Cannabinol (CBN) as a potential neuroprotector and as a lead molecule for new neuroprotectant drugs

Among all of the tissues in the body, the human brain is unique in regard to its complexity. About 86 billion neurons are interconnected to enable an incredible array of responses to exterior stimuli that manifest as behaviors or as processes that we experience as emotions, thoughts, or memories. In addition, the brain is also unique with respect to the longevity of the neuronal cells, which for the most part are as old as the individual.

It is known that the average adult human loses an incredible number of cells each day, between 50 and 70 billion cells due to the apoptosis pathway of cell death ( i.e. around 0,5% of body cells).

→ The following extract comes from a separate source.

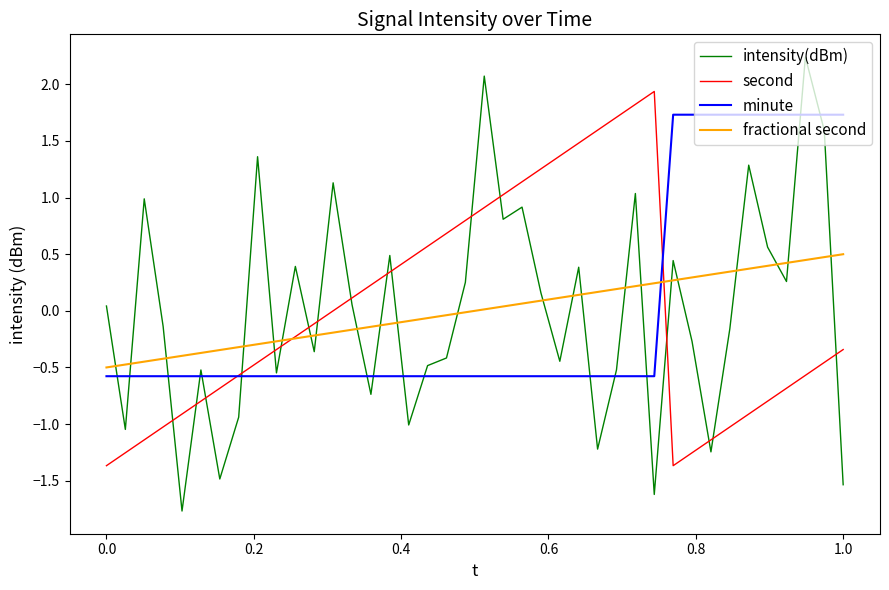

True or false: minute and intensity(dBm) intersect in this chart.

True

Most common nervous system dysfunctions

With life expectancy increasing, it is not surprising that diseases characterized by dysfunction of the central nervous system (CNS) like Alzheimer’s (AD), Parkinson’s disease (PD), amyotrophic lateral sclerosis (ALS), and Huntington’s disease (HD) are expected to sharply rise in aging societies.

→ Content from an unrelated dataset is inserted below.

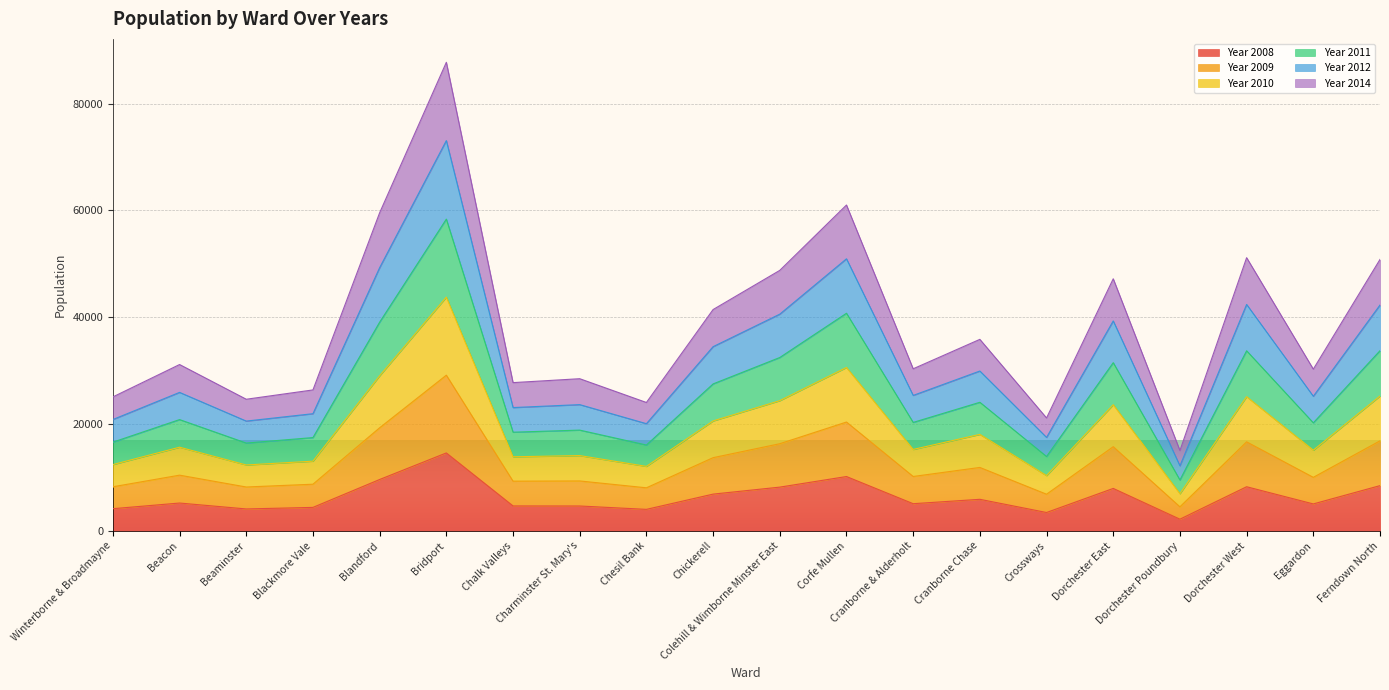

Which category has the highest value in the Year 2008 series?

Bridport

Therefore, the massive challenge of modern medicine and pharmacy is to contribute to healthy aging and thereby prevent or cure the diseases of aging, where CNS diseases are one group only.

Energy production from glucose metabolism supports most brain activity but declines with age and to a greater level in neurodegenerative diseases. Most of the cerebral energy derived from glucose oxidation is produced in mitochondria. The current consensus is that mitochondrial inefficiency and/or dysfunction in the brain with aging appears to be one of the pathophysiological issues contributing to neurodegeneration.

 

It is also evident that an imbalance in the redox status of mitochondria with aging drives the surge in cellular oxidative stress and accumulation of oxidized/misfolded proteins in the brain worsening neurodegenerative processes. Therefore, age-dependent changes in mitochondrial function need to be considered to translate the biology of aging into novel neurotherapeutics drugs.

Oxytosis/ferroptosis is a non-apoptotic cell death-regulated pathway that recapitulates many features of mitochondrial dysfunction associated with neuronal cell death and has been implicated in age-associated neurodegenerative diseases.

Can cannabinoids act as neuroprotectors?

Recently a series of phytocannabinoids with both psycho- and non-psychotropic activities was screened in preclinical cell-based platforms to assay different cellular toxicities and stresses associated with the aging brain that is characterized by mitochondrial dysfunction.

Some of the phytocannabinoids were found to be highly protective in these cell-based assays. Among them, the non-psychoactive phytocannabinoid cannabinol (CBN) showed a sub-micromolar potency on multiple screens including the oxytosis/ferroptosis assay.

It was demonstrated that CBN inhibits oxytosis/ferroptosis by directly targeting mitochondria and restoring impaired mitochondrial function independently of cannabinoid receptor CB1/CB2 .

Preclinical studies brought the data that neuroprotective mechanisms of CBN against oxytosis/ferroptosis are based on restoring multiple key parameters of mitochondrial function: CBN suppresses mitochondrial oxidative stress, maintains mitochondrial calcium homeostasis, modulates the oxidative phosphorylation, restores mitochondrial bioenergetics, promotes mitochondrial biogenesis and regulates its fusion/fission dynamics.

These data not only support the therapeutic potential of CBN for the treatment of age-associated neurodegenerative diseases but also reveal to an understanding of the role of mitochondria in oxytotic/ferroptotic cell death.

What is still to be discovered?

Future efforts will focus on target identification, structure-activity relationship optimization to improve oral bioavailability, pharmacokinetic parameters, and in vivo efficacy studies in animal models. All this should pave the way for the development of new human drug candidates based on CBN alone and new molecules derived from CBN or other non-psychoactive cannabinoids to treat age-associated neurodegenerative diseases.

 

Literature:

Zhibin Liang et al., Cannabinol inhibits oxytosis/ferroptosis by directly targeting mitochondria independently of cannabinoid receptors, Free Radical Biology and Medicine 180 (2022), 33-51.

Michael T. Lin,  M. Flint Beal, Mitochondrial dysfunction and oxidative stress in neurodegenerative diseases, Nature  443, pages787–795 (2006).